What can you do if you are about to lose your storage unit, or already have lost it, and want to recover your keepsakes? Here are five steps you can take.
1. Be Proactive.
If you know you won’t be able to pay your bill, let the storage facility know as soon as possible, Sutton said. The operator might allow you to pay less than what you owe or even just tell you to come and get your stuff, she said. “It’s worth a shot.”
2. Know Your State Laws.
Most state self-storage lien laws don’t address how operators should handle personal items in storage units, but several do, said Jeffrey Greenberger, a partner at Cincinnati law firm Katz Greenberger & Norton LLP. For example, Minnesota law allows a tenant to remove certain personal items valued at less than $50 each if the tenant provides a list of items.
3. Go to the Auction.
If you want your mementos back, attend the storage auction, Greenberger said. You can find the auction time, date and location in letters that the facility sends you, and probably on the facility’s website, he said. Approach the buyer and ask to make a deal.

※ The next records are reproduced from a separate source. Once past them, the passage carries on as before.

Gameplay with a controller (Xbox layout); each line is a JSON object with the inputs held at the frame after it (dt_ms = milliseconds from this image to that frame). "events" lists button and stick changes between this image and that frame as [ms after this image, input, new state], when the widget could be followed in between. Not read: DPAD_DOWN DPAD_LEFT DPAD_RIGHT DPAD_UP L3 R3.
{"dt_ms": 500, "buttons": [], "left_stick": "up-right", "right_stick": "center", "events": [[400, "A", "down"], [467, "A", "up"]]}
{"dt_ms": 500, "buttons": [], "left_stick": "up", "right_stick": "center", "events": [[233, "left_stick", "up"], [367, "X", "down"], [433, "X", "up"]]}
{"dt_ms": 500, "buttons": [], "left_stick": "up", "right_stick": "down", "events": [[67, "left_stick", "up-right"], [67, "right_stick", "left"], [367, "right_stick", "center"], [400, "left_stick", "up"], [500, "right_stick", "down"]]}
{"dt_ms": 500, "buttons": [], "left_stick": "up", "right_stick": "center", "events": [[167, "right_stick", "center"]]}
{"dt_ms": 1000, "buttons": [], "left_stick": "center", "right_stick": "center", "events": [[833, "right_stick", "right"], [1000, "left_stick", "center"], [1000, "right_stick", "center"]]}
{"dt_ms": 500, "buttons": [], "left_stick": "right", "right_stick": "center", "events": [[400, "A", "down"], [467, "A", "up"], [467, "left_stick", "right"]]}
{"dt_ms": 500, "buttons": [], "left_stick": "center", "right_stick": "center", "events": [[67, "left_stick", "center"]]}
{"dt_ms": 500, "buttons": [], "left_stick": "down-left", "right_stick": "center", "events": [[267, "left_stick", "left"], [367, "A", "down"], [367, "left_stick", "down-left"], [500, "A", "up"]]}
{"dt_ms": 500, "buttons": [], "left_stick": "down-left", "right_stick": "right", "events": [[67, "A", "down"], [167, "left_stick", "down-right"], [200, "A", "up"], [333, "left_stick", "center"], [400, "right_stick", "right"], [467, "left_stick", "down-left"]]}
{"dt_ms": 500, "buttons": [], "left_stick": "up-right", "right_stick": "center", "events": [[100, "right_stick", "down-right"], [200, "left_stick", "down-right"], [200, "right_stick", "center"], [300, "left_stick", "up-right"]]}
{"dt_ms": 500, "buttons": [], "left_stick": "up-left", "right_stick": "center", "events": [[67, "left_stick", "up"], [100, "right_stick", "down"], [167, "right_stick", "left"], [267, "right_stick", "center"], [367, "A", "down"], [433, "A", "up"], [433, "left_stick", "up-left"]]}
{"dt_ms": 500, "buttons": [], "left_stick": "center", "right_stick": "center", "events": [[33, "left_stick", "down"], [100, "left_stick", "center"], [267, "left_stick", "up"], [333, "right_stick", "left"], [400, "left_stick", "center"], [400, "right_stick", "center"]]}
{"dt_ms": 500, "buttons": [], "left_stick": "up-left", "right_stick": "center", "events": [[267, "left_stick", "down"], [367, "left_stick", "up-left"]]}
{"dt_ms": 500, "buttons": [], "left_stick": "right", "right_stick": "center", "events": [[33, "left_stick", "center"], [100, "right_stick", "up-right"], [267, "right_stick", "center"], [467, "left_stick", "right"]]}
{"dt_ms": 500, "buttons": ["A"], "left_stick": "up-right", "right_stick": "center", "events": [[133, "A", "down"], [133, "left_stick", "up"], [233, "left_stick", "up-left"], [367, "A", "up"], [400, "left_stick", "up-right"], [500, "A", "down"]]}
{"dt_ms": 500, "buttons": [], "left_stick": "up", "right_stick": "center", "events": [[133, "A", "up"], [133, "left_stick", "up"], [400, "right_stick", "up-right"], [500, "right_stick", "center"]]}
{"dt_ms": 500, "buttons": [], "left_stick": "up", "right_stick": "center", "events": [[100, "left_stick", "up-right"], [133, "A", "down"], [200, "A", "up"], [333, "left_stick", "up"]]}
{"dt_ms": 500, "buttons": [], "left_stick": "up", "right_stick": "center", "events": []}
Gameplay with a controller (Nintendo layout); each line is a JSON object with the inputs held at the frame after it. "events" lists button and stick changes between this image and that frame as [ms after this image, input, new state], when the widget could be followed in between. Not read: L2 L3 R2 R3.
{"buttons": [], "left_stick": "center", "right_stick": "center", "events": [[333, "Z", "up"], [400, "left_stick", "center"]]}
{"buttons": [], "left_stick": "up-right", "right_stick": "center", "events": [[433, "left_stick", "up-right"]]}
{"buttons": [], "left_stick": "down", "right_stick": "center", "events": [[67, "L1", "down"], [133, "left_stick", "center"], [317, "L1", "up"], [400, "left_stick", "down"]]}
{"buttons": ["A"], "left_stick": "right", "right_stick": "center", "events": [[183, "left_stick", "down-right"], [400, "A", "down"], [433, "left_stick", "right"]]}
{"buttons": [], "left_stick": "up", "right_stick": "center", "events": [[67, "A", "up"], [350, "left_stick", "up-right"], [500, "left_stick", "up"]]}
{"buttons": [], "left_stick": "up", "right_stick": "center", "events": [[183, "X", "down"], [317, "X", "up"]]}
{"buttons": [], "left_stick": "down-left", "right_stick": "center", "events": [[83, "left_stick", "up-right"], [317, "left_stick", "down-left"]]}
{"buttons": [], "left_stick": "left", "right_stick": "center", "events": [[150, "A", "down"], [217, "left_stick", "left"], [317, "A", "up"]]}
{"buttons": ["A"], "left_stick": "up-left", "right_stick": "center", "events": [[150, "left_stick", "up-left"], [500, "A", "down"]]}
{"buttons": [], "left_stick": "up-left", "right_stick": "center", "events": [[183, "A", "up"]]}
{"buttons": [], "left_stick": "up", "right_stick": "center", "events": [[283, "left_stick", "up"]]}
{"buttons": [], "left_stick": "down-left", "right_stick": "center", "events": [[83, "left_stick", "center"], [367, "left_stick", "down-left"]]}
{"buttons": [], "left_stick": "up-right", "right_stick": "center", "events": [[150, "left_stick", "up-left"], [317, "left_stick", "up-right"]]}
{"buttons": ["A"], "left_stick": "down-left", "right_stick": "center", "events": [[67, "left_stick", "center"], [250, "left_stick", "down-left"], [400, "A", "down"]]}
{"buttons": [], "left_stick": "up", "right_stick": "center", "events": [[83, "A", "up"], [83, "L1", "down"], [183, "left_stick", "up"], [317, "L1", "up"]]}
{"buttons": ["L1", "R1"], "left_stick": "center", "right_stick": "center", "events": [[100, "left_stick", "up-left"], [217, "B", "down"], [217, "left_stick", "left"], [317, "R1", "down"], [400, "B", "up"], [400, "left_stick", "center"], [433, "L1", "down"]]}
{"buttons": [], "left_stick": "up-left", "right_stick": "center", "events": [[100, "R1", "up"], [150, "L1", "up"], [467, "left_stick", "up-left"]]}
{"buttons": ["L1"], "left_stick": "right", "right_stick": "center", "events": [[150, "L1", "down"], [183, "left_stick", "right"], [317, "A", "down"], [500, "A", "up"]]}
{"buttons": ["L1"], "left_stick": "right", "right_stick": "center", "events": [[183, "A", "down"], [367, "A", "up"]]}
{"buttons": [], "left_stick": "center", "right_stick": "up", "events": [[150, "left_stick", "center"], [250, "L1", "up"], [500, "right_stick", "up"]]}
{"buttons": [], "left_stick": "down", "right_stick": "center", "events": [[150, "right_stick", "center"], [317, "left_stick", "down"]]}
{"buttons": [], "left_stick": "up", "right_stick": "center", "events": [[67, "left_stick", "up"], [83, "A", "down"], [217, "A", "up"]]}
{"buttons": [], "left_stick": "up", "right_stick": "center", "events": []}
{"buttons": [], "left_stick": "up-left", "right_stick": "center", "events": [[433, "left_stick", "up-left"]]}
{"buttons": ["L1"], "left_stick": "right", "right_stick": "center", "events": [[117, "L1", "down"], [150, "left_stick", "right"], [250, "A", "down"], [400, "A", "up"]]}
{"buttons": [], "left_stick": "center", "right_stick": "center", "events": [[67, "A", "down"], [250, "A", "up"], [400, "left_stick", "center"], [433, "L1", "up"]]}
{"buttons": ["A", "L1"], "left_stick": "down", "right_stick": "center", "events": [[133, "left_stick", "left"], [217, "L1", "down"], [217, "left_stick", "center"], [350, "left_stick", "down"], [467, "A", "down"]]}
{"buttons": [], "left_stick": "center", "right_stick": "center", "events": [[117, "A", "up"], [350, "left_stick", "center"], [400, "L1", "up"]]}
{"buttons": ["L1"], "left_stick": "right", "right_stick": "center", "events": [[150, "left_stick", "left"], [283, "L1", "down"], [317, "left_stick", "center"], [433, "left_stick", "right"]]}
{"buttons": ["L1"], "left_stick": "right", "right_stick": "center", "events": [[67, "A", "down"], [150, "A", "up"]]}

“Some of these buyers are happy to make some money from you in exchange for things they don’t want to pay to haul,” he said.
4. Make a Last-Ditch Effort.
What if the items already have been sold? “The last-ditch effort is to see if management is willing to reach out to buyer,” Sutton said.
Most managers keep records containing the names and contact information for auction buyers, Sutton said. The manager might be willing to pass along your contact information, she said, but don’t expect the manager to give you any information. “That could lead to a harassment situation if the buyer doesn’t want to return the property,” she said.
5. Check Back.
Before you give up, reach out to the facility one more time. Many facilities have a time limit on how long they will hold your items, Kudo said. Her facility destroys returned items 30 days after an auction. Remember that a facility can get in touch with you only if it has your current contact information.
“I’m a sentimental sort and it kills me to destroy photos of someone’s loved ones,” she said, but it’s necessary because most tenants never show up to retrieve their things.
However, keep in mind that some facilities might charge you to get your things back. “It runs the gamut from free to high numbers,” Greenberger said. “The most common response is, ‘Come and get it.’”
Don’t be afraid to talk to the facility, Sutton said, as most operators don’t want to sell your keepsakes. “There’s no value to items like that—there’s only personal sentimental value,” she said.